#### Activity
The answer must restate the listing word for word, without its images.

+-------+

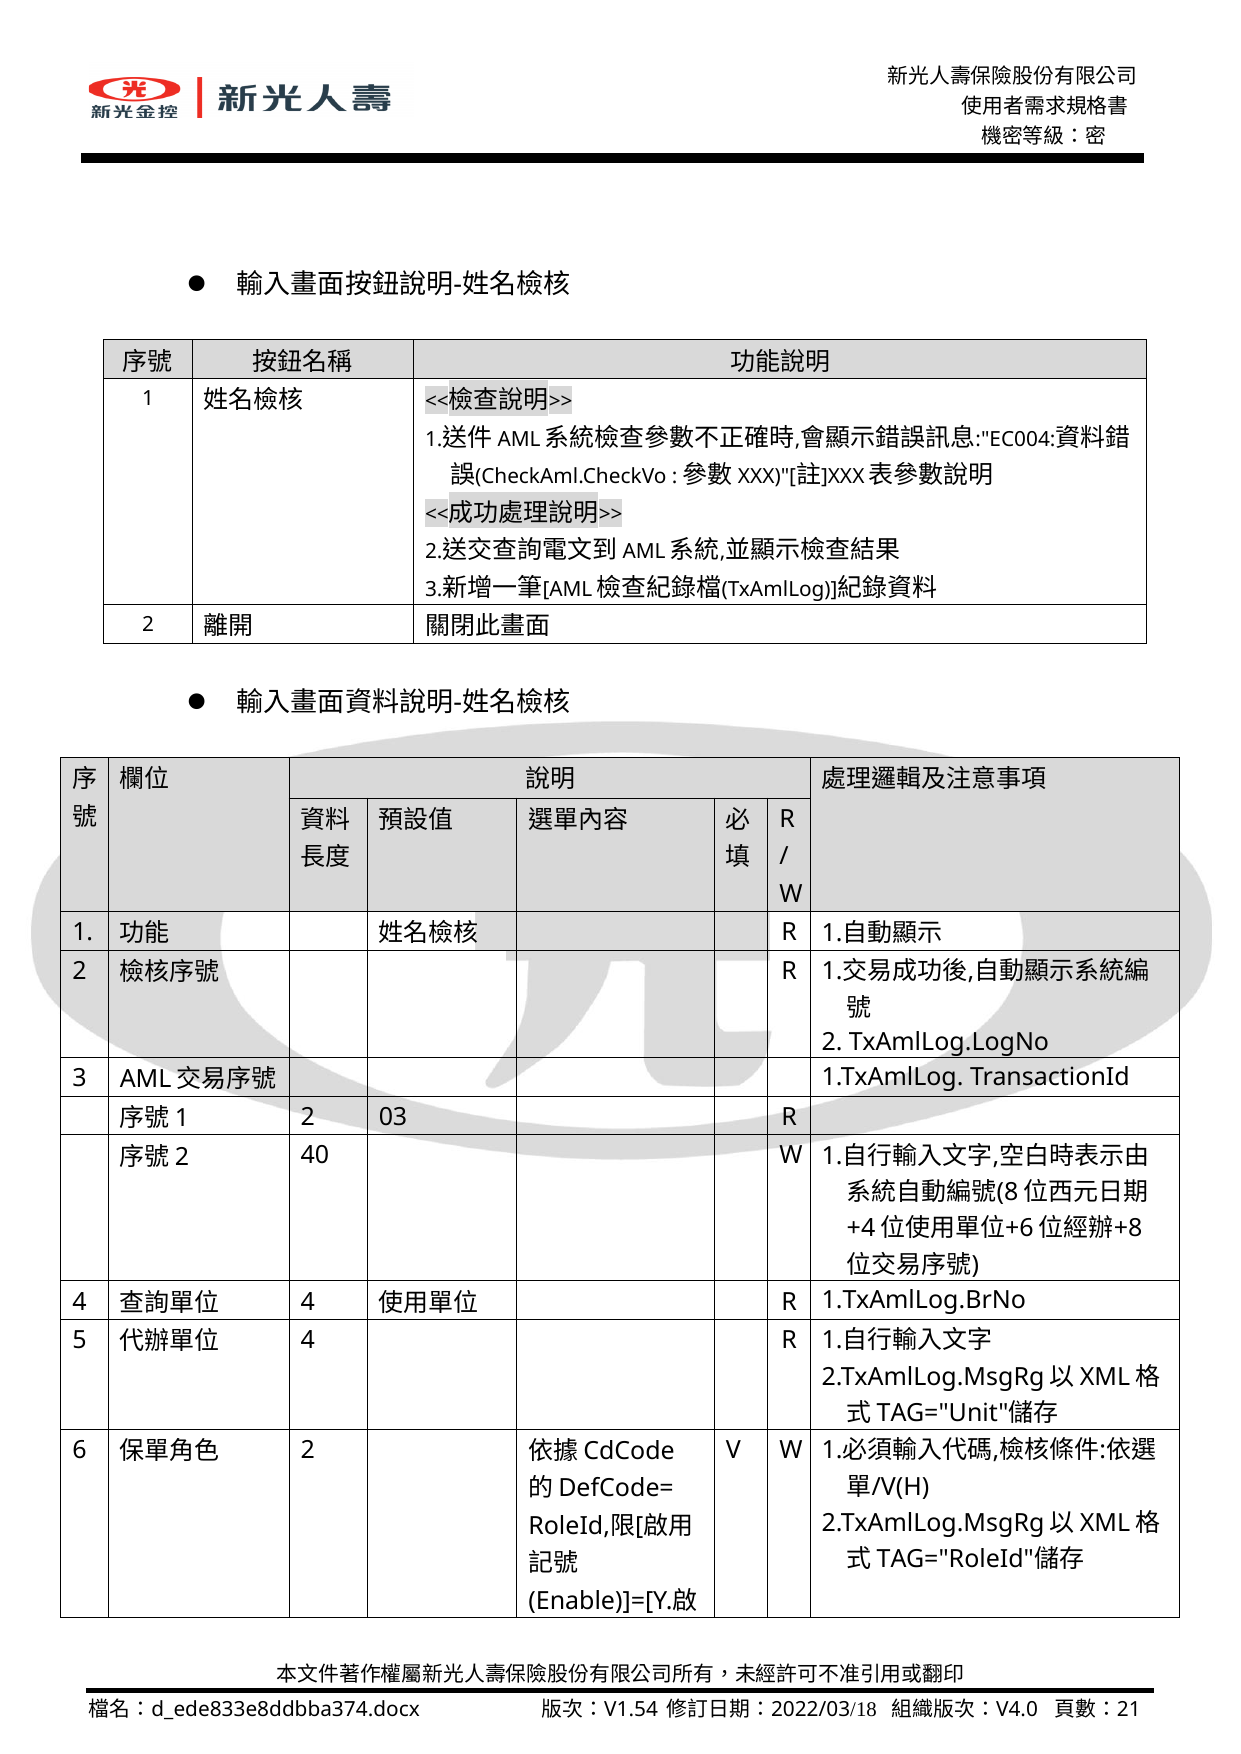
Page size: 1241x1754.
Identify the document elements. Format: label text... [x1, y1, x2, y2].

table_cell 檢核序號 [109, 951, 289, 1057]
table_cell 依據CdCode的DefCode= RoleId,限[啟用記號(Enable)]=[Y.啟 用] [選單1 /L6064] [517, 1430, 528, 1617]
table_cell 1.自行輸入文字 2.TxAmlLog.MsgRg以XML格式TAG="Unit"儲存 [811, 1320, 1179, 1429]
table_header 說明 [290, 758, 810, 798]
picture [88, 61, 414, 118]
table_cell [517, 1281, 714, 1319]
table_cell [517, 1097, 714, 1134]
table_cell [290, 1058, 367, 1096]
table_cell 1.交易成功後,自動顯示系統編號 2. TxAmlLog.LogNo [811, 951, 1179, 1057]
table_cell R [768, 1281, 810, 1319]
table_cell [715, 912, 767, 950]
table_cell R [768, 951, 810, 1057]
table_cell [290, 912, 367, 950]
table_cell 查詢單位 [109, 1281, 289, 1319]
table_cell R [768, 912, 810, 950]
table_cell [290, 951, 367, 1057]
table_cell 2 [290, 1430, 367, 1617]
table_cell [61, 1097, 108, 1134]
list 輸入畫面按鈕說明-姓名檢核 [186, 262, 1152, 302]
table_cell 依據CdCode的DefCode= RoleId,限[啟用記號(Enable)]=[Y.啟 用] [選單1 /L6064] [703, 1430, 714, 1617]
picture [25, 713, 1215, 1166]
table_cell W [768, 1135, 810, 1280]
table_cell [715, 1058, 767, 1096]
table_cell 功能 [109, 912, 289, 950]
table_cell 2 [104, 605, 192, 642]
table_cell [517, 1058, 714, 1096]
table_cell R [768, 1097, 810, 1134]
table_cell 姓名檢核 [193, 379, 413, 604]
table_cell [61, 1135, 108, 1280]
table_cell [715, 1097, 767, 1134]
table_cell [368, 1058, 516, 1096]
table_cell 2 [290, 1097, 367, 1134]
table_header 按鈕名稱 [193, 340, 413, 378]
table_header 欄位 [109, 758, 289, 911]
table_cell 關閉此畫面 [414, 605, 1146, 642]
table_cell 1 [104, 379, 192, 604]
table_cell 序號2 [109, 1135, 289, 1280]
table_cell [368, 1135, 516, 1280]
table_cell 選單內容 [517, 799, 714, 911]
table_cell 4 [290, 1320, 367, 1429]
table_cell 03 [368, 1097, 516, 1134]
table_cell 3 [61, 1058, 108, 1096]
table_cell [517, 951, 714, 1057]
table_header 處理邏輯及注意事項 [811, 758, 1179, 911]
table_cell 代辦單位 [109, 1320, 289, 1429]
table_cell [715, 951, 767, 1057]
table_cell 序號1 [109, 1097, 289, 1134]
table_cell R [768, 1320, 810, 1429]
table_cell [517, 1320, 714, 1429]
table_cell 姓名檢核 [368, 912, 516, 950]
table_cell [517, 1135, 714, 1280]
table_cell 1.自行輸入文字,空白時表示由系統自動編號(8位西元日期+4位使用單位+6位經辦+8位交易序號) [811, 1135, 1179, 1280]
table_cell 1.自動顯示 [811, 912, 1179, 950]
table_cell AML交易序號 [109, 1058, 289, 1096]
table_cell 2 [61, 951, 108, 1057]
table_header 功能說明 [414, 340, 1146, 378]
table_header 序號 [104, 340, 192, 378]
table_cell 40 [290, 1135, 367, 1280]
table_cell 必填 [715, 799, 767, 911]
table_cell [768, 1058, 810, 1096]
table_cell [811, 1430, 1179, 1617]
table_cell 離開 [193, 605, 413, 642]
table_cell [517, 912, 714, 950]
table_cell [368, 951, 516, 1057]
table_cell 1.TxAmlLog. TransactionId [811, 1058, 1179, 1096]
table_cell 1. [61, 912, 108, 950]
table_cell 預設值 [368, 799, 516, 911]
table_cell 使用單位 [368, 1281, 516, 1319]
table_header 序號 [61, 758, 108, 911]
table_cell 1.TxAmlLog.BrNo [811, 1281, 1179, 1319]
table_cell 4 [290, 1281, 367, 1319]
list 輸入畫面資料說明-姓名檢核 [186, 680, 1152, 720]
table_cell 資料長度 [290, 799, 367, 911]
table_cell [715, 1320, 767, 1429]
table_cell V [715, 1430, 767, 1617]
table_cell [368, 1320, 516, 1429]
table_cell 5 [61, 1320, 108, 1429]
table_cell R/W [768, 799, 810, 911]
table_cell 4 [61, 1281, 108, 1319]
table_cell [368, 1430, 516, 1617]
table_cell <<檢查說明>> 1.送件AML系統檢查參數不正確時,會顯示錯誤訊息:"EC004:資料錯誤(CheckAml.CheckVo : 參數XXX)"[註]XXX表參數說明 <<成功處理說明>> 2.送交查詢電文到AML系統,並顯示檢查結果 3.新增一筆[AML檢查紀錄檔(TxAmlLog)]紀錄資料 [414, 379, 1146, 604]
table_cell [811, 1097, 1179, 1134]
table_cell 保單角色 [109, 1430, 289, 1617]
table_cell [715, 1281, 767, 1319]
table_cell 6 [61, 1430, 108, 1617]
table_cell W [768, 1430, 810, 1617]
table_cell [715, 1135, 767, 1280]
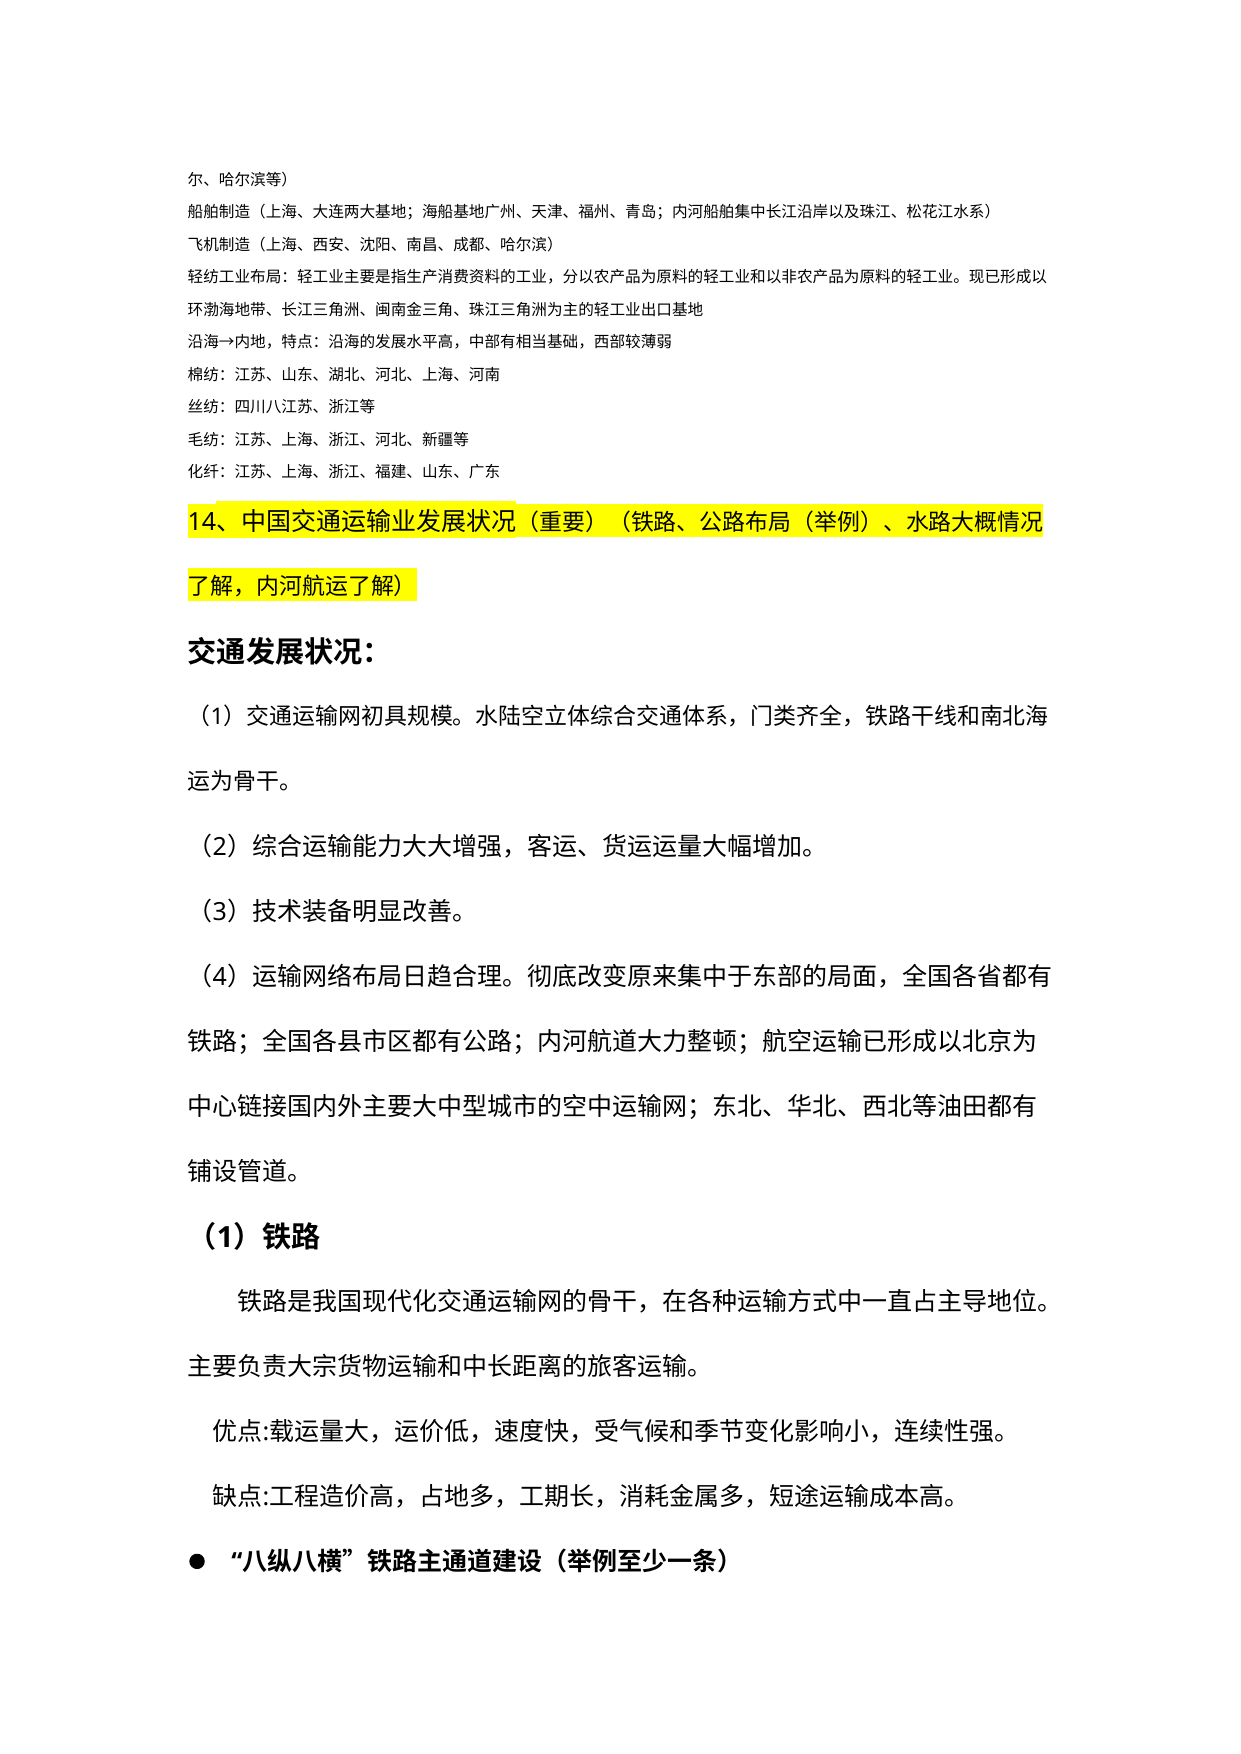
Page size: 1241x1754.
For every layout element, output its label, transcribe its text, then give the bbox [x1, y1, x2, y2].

+-------+

#### Solution for this task
Page size: 1241x1754.
Identify the document elements. Format: label text... [x1, y1, x2, y2].

table_cell 檢核序號 [109, 951, 289, 1057]
table_cell 依據CdCode的DefCode= RoleId,限[啟用記號(Enable)]=[Y.啟 用] [選單1 /L6064] [517, 1430, 528, 1617]
table_cell 1.自行輸入文字 2.TxAmlLog.MsgRg以XML格式TAG="Unit"儲存 [811, 1320, 1179, 1429]
table_header 說明 [290, 758, 810, 798]
picture [88, 61, 414, 118]
table_cell [517, 1281, 714, 1319]
table_cell [517, 1097, 714, 1134]
table_cell [290, 1058, 367, 1096]
table_cell 1.交易成功後,自動顯示系統編號 2. TxAmlLog.LogNo [811, 951, 1179, 1057]
table_cell R [768, 1281, 810, 1319]
table_cell [715, 912, 767, 950]
table_cell R [768, 951, 810, 1057]
table_cell [290, 912, 367, 950]
table_cell 查詢單位 [109, 1281, 289, 1319]
table_cell R [768, 912, 810, 950]
table_cell [290, 951, 367, 1057]
table_cell 2 [290, 1430, 367, 1617]
table_cell [61, 1097, 108, 1134]
list 輸入畫面按鈕說明-姓名檢核 [186, 262, 1152, 302]
table_cell 依據CdCode的DefCode= RoleId,限[啟用記號(Enable)]=[Y.啟 用] [選單1 /L6064] [703, 1430, 714, 1617]
picture [25, 713, 1215, 1166]
table_cell W [768, 1135, 810, 1280]
table_cell [715, 1058, 767, 1096]
table_cell 功能 [109, 912, 289, 950]
table_cell 2 [104, 605, 192, 642]
table_cell [517, 1058, 714, 1096]
table_cell R [768, 1097, 810, 1134]
table_cell 姓名檢核 [193, 379, 413, 604]
table_cell [61, 1135, 108, 1280]
table_cell [715, 1097, 767, 1134]
table_cell [368, 1058, 516, 1096]
table_cell 2 [290, 1097, 367, 1134]
table_header 按鈕名稱 [193, 340, 413, 378]
table_header 欄位 [109, 758, 289, 911]
table_cell 關閉此畫面 [414, 605, 1146, 642]
table_cell 1 [104, 379, 192, 604]
table_cell 序號2 [109, 1135, 289, 1280]
table_cell [368, 1135, 516, 1280]
table_cell 選單內容 [517, 799, 714, 911]
table_cell 4 [290, 1320, 367, 1429]
table_cell 03 [368, 1097, 516, 1134]
table_cell 3 [61, 1058, 108, 1096]
table_cell [517, 951, 714, 1057]
table_header 處理邏輯及注意事項 [811, 758, 1179, 911]
table_cell 代辦單位 [109, 1320, 289, 1429]
table_cell [715, 951, 767, 1057]
table_cell 序號1 [109, 1097, 289, 1134]
table_cell R [768, 1320, 810, 1429]
table_cell [517, 1320, 714, 1429]
table_cell 姓名檢核 [368, 912, 516, 950]
table_cell [517, 1135, 714, 1280]
table_cell 1.自行輸入文字,空白時表示由系統自動編號(8位西元日期+4位使用單位+6位經辦+8位交易序號) [811, 1135, 1179, 1280]
table_cell 1.自動顯示 [811, 912, 1179, 950]
table_cell AML交易序號 [109, 1058, 289, 1096]
table_cell 2 [61, 951, 108, 1057]
table_header 功能說明 [414, 340, 1146, 378]
table_header 序號 [104, 340, 192, 378]
table_cell 40 [290, 1135, 367, 1280]
table_cell 必填 [715, 799, 767, 911]
table_cell [768, 1058, 810, 1096]
table_cell [811, 1430, 1179, 1617]
table_cell 離開 [193, 605, 413, 642]
table_cell [517, 912, 714, 950]
table_cell [368, 951, 516, 1057]
table_cell 1.TxAmlLog. TransactionId [811, 1058, 1179, 1096]
table_cell 1. [61, 912, 108, 950]
table_cell 預設值 [368, 799, 516, 911]
table_cell 使用單位 [368, 1281, 516, 1319]
table_header 序號 [61, 758, 108, 911]
table_cell 1.TxAmlLog.BrNo [811, 1281, 1179, 1319]
table_cell 4 [290, 1281, 367, 1319]
list 輸入畫面資料說明-姓名檢核 [186, 680, 1152, 720]
table_cell 資料長度 [290, 799, 367, 911]
table_cell [715, 1320, 767, 1429]
table_cell V [715, 1430, 767, 1617]
table_cell [368, 1320, 516, 1429]
table_cell 5 [61, 1320, 108, 1429]
table_cell R/W [768, 799, 810, 911]
table_cell 4 [61, 1281, 108, 1319]
table_cell [368, 1430, 516, 1617]
table_cell <<檢查說明>> 1.送件AML系統檢查參數不正確時,會顯示錯誤訊息:"EC004:資料錯誤(CheckAml.CheckVo : 參數XXX)"[註]XXX表參數說明 <<成功處理說明>> 2.送交查詢電文到AML系統,並顯示檢查結果 3.新增一筆[AML檢查紀錄檔(TxAmlLog)]紀錄資料 [414, 379, 1146, 604]
table_cell [811, 1097, 1179, 1134]
table_cell 保單角色 [109, 1430, 289, 1617]
table_cell [715, 1281, 767, 1319]
table_cell 6 [61, 1430, 108, 1617]
table_cell W [768, 1430, 810, 1617]
table_cell [715, 1135, 767, 1280]
Page size: 1241x1754.
For every layout element, output its label, transcribe its text, then give the bbox [x1, y1, x2, y2].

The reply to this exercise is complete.